Argentina inflation snaps Milei’s five-month slowdown streak
Argentina recorded the first monthly pick-up in inflation of the year, marking a slight reversal of the downward streak President Javier Milei has put in motion.
Argentina recorded the first monthly pick-up in inflation of the year, marking a slight reversal of the downward streak President Javier Milei put in motion with his aggressive economic shock therapy.
Consumer prices rose 4.6 percent in June from May, below the 5.1 percent median forecast from economists in a Bloomberg survey. Annual inflation slowed a notch to 271.5 percent, according to government data published Friday.
Utilities led all categories in price hikes as Argentines’ electricity and gas bills soared in June while Milei slashed generous subsidies that have allowed most households to pay less than five percent of the real cost of electricity for years. In doing so, the administration more than doubled energy bills for middle-class residences and set limits on how much poor households can consume while benefitting from the government assistance.
To maintain voters’ support and keep consumer prices in check in July, the libertarian leader postponed further increases to fuel taxes and utility prices that together would have added 1.2 percentage points to monthly inflation, according to JPMorgan Chase & Co.

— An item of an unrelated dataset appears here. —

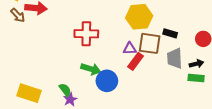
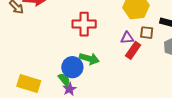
brown square: (150, 43) -> (147, 33), size x0.6
blue circle: (107, 81) -> (72, 67), moved

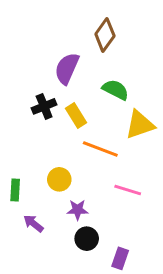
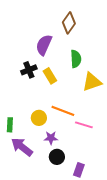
green semicircle: (116, 90) -> (76, 59), turned 60
orange line: (100, 149) -> (63, 111), moved
purple arrow: (33, 223) -> (22, 147), size x1.6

Monthly inflation eased quickly from a three-decade high of 25.5 percent in December to 4.2 percent in May. A slow two-percent monthly depreciation of the official peso following an initial 54 percent devaluation has helped keep price growth in check.
The need to keep a lid on inflation going forward is also the main reason the government refuses to budge on the rate of depreciation, despite growing signs the exchange rate is overvalued.

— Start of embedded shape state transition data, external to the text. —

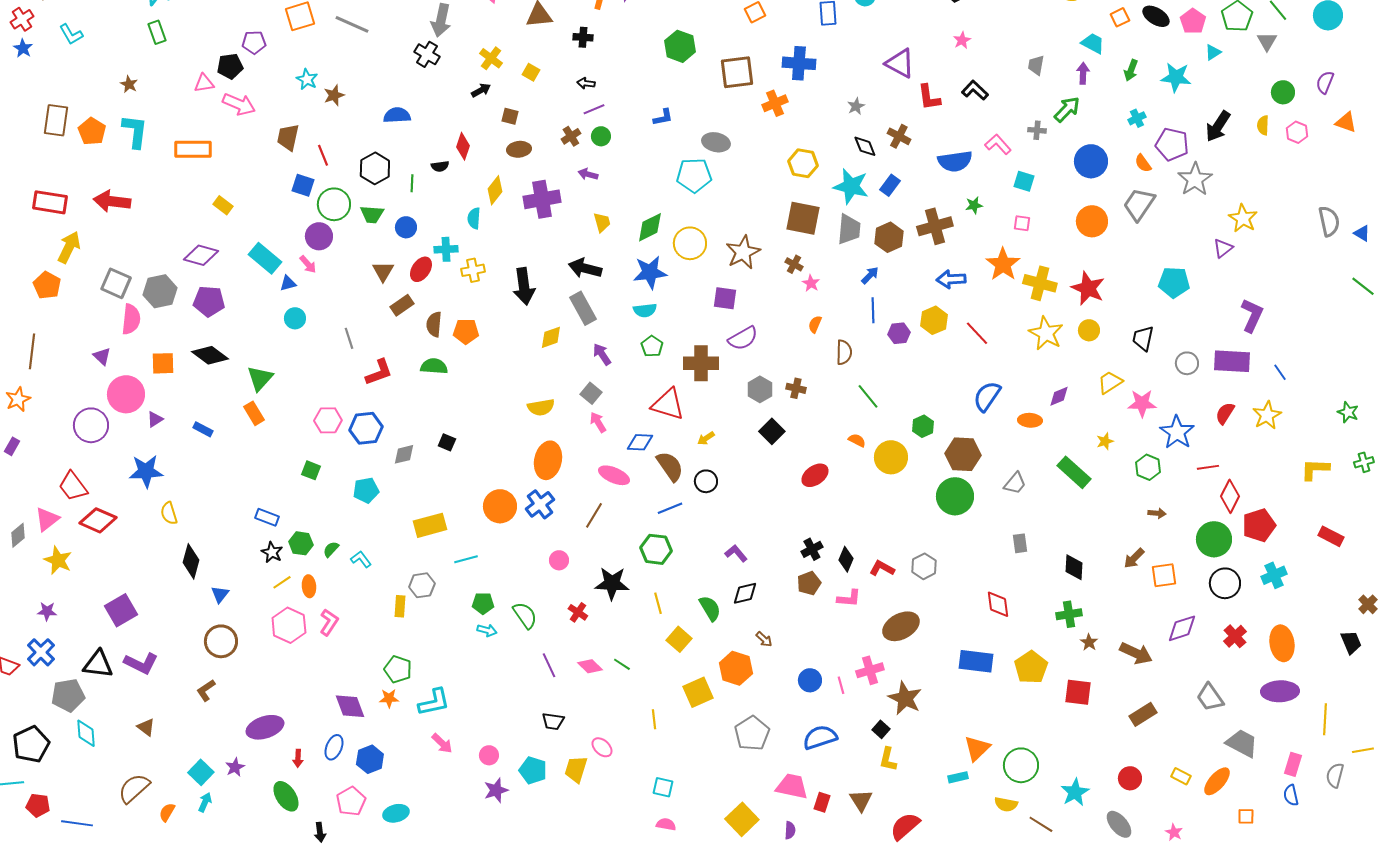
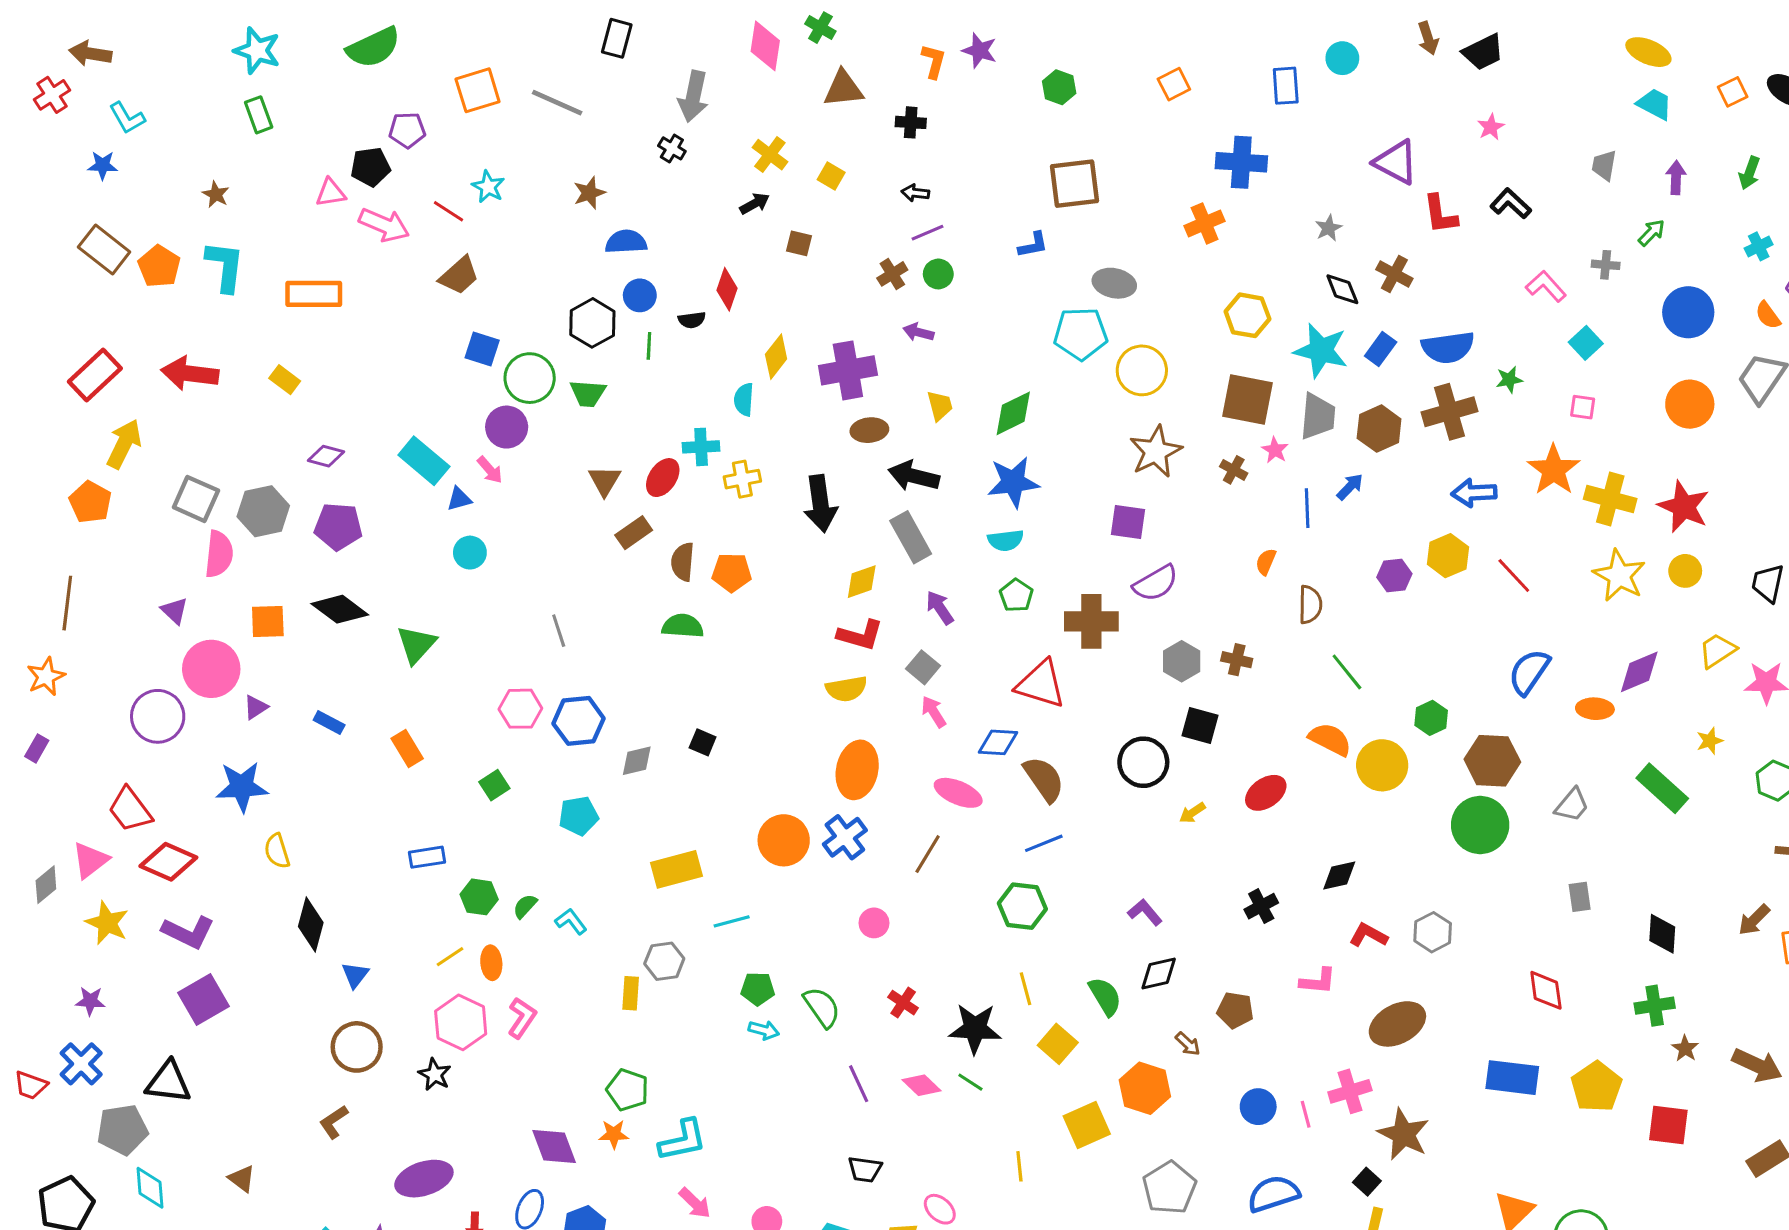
cyan trapezoid: (1093, 43) -> (1655, 104), moved
green hexagon: (680, 46) -> (1059, 87), moved, size x0.7
blue star: (23, 48) -> (103, 165), moved, turned -30
black cross: (427, 54) -> (672, 148), size x0.7
brown square: (737, 72) -> (1074, 184), moved
brown star: (334, 95) -> (589, 193), moved
green arrow: (1067, 109) -> (1652, 233), size x0.7
brown rectangle: (56, 120) -> (104, 249), turned -60
brown trapezoid: (288, 137) -> (459, 276), turned -144
brown ellipse: (519, 149) -> (869, 430), moved
red line: (323, 155) -> (448, 211), moved, turned -35
blue semicircle: (955, 161) -> (1448, 347), moved
cyan square: (1024, 181) -> (1586, 343), turned 30
red rectangle: (50, 202) -> (95, 375), turned -52
yellow rectangle: (223, 205) -> (285, 380), moved
blue circle: (406, 227) -> (640, 295), moved
yellow circle: (690, 243) -> (1142, 370), moved
purple diamond: (201, 255) -> (326, 456), size x0.7
pink star: (811, 283) -> (1275, 450), moved
blue line: (873, 310) -> (1307, 508), moved
gray line: (349, 338) -> (559, 631), moved
red L-shape: (379, 372) -> (860, 635), moved, turned 36
purple diamond: (1059, 396) -> (1639, 672), size x1.4
orange rectangle: (254, 413) -> (407, 748), moved
black square: (772, 431) -> (1200, 726), turned -30
yellow arrow: (706, 438) -> (1192, 813), moved
orange semicircle: (857, 440) -> (1330, 739), size x1.6
green square: (311, 470) -> (494, 785), turned 36
black circle: (706, 481) -> (1143, 762), moved, size x1.4
blue rectangle: (267, 517) -> (427, 857), turned -30
black star: (272, 552) -> (435, 1074), moved
black diamond: (846, 559) -> (1339, 876), moved, turned 55
black star: (612, 583) -> (975, 1029), moved
brown pentagon: (809, 583) -> (1235, 1010), moved, turned 30
purple L-shape: (141, 663) -> (188, 932), moved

Since taking office in December, Milei has frozen nearly all public works and allowed pensions and public wage growth to trail inflation. The brutal austerity measures have taken a toll on consumption, construction and manufacturing, deepening a recession that is expected to reverse in 2025.
With inflation picking up, greater attention will now turn to the Central Bank’s benchmark rate, which Economy Minister Luis Caputo said last month would no longer lag behind inflation.
Later in July, the Central Bank will swap out its repo notes for new Treasury debt, which would become the monetary policy instrument. The move would free the institution to move to positive real rates without ballooning its liabilities.